## Task requirements
1. Please retype, without any change, the part of the Valar post that opens with the words containing "Lord of the" and closes with "course of action.".
2. For each statement below, decide whether it agrees with the Valar post. Answer yes or no, and quote the deciding words of the post. (a) The Maiar illustrated earlier are described as a combination of angels and minor gods. (b) The Valar will be covered over the next two months. (c) The writer has an actual job plus a side business.
3. In the Valar post, what does the writer liken the Valar to?

## Excerpt to read
________________________

Lord of the Rings: The Animated Musical | Races: Valar, Part 1
I previously created illustrations for some Maiar, who act as a combination of angels and minor gods in the Legendarium. This week and for the next two weeks, I will talk about Valar, similar to archangels and major gods. This is a slight deviation from what I originally mentioned at the end of “Appendix F, II On Translation” but between the essays getting a bit too long of late, the end-of-year holiday season in full swing, and having an actual job plus side business, I thought a more relaxed pace would be a decent course of action.

________________________

## Rows
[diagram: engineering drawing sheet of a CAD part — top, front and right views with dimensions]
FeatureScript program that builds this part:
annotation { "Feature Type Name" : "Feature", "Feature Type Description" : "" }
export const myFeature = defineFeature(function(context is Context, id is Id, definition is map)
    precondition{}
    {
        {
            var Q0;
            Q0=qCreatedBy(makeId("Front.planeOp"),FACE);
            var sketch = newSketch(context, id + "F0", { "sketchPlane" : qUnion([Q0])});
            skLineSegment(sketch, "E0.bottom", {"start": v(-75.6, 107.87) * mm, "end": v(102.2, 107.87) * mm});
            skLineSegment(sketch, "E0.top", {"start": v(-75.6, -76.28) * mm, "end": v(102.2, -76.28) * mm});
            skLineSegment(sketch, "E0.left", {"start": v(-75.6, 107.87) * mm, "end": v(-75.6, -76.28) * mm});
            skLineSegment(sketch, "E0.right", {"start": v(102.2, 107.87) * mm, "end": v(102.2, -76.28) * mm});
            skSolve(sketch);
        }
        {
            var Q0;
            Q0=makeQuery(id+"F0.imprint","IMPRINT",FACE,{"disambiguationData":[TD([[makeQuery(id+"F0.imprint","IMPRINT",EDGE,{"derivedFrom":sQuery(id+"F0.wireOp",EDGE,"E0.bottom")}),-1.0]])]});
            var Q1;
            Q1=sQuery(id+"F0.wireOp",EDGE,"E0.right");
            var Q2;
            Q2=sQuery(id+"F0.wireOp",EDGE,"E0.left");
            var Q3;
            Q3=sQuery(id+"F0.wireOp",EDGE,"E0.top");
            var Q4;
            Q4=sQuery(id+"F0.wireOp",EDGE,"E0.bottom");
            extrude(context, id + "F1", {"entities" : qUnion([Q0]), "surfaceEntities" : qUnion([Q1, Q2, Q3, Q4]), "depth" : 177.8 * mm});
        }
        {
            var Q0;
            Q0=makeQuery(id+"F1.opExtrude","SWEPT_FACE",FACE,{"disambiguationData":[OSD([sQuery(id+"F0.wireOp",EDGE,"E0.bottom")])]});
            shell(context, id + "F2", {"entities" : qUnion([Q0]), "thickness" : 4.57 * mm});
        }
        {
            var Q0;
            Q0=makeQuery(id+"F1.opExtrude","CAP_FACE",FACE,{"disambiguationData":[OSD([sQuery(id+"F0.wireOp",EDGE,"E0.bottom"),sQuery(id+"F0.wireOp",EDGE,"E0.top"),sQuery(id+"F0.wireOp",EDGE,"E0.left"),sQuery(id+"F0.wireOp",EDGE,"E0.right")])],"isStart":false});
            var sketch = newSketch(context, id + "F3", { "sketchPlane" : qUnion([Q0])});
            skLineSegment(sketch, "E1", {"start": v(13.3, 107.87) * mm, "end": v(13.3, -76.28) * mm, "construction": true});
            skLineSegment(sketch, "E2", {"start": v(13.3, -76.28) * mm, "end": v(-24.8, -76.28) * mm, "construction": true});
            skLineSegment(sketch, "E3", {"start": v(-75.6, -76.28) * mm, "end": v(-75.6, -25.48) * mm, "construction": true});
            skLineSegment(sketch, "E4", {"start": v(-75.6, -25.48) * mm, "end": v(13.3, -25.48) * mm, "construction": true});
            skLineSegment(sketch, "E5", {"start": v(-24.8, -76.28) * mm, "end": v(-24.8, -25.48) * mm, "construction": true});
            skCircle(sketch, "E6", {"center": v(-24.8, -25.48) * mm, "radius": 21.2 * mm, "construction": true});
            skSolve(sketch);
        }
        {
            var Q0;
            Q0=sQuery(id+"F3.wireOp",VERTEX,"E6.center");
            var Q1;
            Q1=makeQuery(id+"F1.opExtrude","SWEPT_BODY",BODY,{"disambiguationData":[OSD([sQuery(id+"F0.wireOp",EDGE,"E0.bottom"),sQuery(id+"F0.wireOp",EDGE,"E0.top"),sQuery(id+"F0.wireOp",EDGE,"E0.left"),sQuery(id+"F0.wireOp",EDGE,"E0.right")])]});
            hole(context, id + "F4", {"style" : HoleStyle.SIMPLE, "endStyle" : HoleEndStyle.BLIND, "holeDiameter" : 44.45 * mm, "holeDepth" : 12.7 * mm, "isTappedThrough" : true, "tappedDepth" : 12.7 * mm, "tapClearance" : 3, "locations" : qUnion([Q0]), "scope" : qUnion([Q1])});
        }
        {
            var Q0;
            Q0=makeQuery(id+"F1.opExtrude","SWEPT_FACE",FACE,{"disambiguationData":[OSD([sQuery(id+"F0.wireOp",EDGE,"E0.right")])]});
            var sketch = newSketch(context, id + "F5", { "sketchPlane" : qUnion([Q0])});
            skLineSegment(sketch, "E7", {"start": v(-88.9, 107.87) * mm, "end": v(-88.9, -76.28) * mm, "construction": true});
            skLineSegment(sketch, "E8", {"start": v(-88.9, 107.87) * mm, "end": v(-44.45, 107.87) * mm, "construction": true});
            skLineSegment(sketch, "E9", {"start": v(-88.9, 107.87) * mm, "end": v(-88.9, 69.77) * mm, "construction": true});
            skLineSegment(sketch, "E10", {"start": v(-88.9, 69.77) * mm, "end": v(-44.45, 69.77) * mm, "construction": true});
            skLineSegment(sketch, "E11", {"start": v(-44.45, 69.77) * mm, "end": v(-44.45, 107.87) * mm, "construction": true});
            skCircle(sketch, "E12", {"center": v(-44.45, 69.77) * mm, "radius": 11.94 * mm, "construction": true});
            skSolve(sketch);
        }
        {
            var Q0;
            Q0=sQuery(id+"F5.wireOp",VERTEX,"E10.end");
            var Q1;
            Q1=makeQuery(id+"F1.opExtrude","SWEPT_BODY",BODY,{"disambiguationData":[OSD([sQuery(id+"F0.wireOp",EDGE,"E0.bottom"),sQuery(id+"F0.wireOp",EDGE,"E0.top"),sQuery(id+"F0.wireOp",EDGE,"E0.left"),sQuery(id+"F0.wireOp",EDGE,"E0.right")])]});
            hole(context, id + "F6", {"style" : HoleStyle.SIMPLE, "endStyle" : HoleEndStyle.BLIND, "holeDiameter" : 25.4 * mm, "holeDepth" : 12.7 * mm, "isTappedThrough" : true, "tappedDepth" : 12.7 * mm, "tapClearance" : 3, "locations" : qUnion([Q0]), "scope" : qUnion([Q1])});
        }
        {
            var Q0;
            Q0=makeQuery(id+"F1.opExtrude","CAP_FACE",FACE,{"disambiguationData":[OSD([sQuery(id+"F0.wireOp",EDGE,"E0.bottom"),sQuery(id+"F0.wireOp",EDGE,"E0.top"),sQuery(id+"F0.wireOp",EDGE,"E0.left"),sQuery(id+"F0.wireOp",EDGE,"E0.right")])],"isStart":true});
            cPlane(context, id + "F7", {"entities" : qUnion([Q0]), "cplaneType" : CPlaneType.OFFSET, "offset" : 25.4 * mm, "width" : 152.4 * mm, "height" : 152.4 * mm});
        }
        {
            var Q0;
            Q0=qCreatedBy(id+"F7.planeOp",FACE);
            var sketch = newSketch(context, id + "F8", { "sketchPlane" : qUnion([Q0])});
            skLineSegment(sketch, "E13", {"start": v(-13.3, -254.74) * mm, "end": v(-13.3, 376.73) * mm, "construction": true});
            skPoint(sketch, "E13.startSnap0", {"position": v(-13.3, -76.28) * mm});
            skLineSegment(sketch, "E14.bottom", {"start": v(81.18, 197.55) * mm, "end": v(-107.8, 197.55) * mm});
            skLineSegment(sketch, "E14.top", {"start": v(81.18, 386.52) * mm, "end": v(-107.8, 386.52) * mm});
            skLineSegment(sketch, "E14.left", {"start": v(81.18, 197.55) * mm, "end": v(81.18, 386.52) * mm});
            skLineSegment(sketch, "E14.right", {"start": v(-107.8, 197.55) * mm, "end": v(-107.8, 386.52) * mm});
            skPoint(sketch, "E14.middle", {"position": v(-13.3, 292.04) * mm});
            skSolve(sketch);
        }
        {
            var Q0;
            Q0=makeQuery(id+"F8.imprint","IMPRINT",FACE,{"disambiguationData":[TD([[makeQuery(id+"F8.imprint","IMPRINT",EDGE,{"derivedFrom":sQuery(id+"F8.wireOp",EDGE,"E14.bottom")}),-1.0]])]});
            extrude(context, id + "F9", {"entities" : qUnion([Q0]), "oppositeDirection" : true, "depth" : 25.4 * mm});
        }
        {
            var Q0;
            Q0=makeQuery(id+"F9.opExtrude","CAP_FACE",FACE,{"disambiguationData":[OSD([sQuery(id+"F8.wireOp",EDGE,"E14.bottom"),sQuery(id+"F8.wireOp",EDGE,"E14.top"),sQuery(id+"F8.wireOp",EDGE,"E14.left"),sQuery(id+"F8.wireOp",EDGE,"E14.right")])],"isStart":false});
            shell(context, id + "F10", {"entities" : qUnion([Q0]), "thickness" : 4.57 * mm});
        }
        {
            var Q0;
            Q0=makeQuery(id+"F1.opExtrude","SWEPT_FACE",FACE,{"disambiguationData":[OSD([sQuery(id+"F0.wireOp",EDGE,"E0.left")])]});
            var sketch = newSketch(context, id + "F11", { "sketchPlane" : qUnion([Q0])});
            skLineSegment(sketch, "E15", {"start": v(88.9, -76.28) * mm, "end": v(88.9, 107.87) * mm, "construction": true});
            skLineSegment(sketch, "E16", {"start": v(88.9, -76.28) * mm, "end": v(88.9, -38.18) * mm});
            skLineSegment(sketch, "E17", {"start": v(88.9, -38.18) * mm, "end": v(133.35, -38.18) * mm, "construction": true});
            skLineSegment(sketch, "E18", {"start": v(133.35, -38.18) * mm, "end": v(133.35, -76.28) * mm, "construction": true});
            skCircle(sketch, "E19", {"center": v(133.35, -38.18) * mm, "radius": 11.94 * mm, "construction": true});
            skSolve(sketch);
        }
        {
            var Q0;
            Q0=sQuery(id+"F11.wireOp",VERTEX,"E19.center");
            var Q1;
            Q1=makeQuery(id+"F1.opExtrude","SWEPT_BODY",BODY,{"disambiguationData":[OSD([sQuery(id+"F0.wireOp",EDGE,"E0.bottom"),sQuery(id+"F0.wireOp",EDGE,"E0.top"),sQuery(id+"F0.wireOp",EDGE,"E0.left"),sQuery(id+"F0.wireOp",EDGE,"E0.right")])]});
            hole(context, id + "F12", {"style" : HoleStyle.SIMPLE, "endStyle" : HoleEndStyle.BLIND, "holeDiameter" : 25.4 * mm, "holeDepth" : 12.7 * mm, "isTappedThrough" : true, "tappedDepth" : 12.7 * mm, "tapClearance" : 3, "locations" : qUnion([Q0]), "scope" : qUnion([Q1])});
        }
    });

________________________

## The answers
1.
Lord of the Rings: The Animated Musical | Races: Valar, Part 1
I previously created illustrations for some Maiar, who act as a combination of angels and minor gods in the Legendarium. This week and for the next two weeks, I will talk about Valar, similar to archangels and major gods. This is a slight deviation from what I originally mentioned at the end of “Appendix F, II On Translation” but between the essays getting a bit too long of late, the end-of-year holiday season in full swing, and having an actual job plus side business, I thought a more relaxed pace would be a decent course of action.

2.
(a) Yes: "who act as a combination of angels and minor gods"
(b) No: "This week and for the next two weeks"
(c) Yes: "having an actual job plus side business"

3. Archangels and major gods.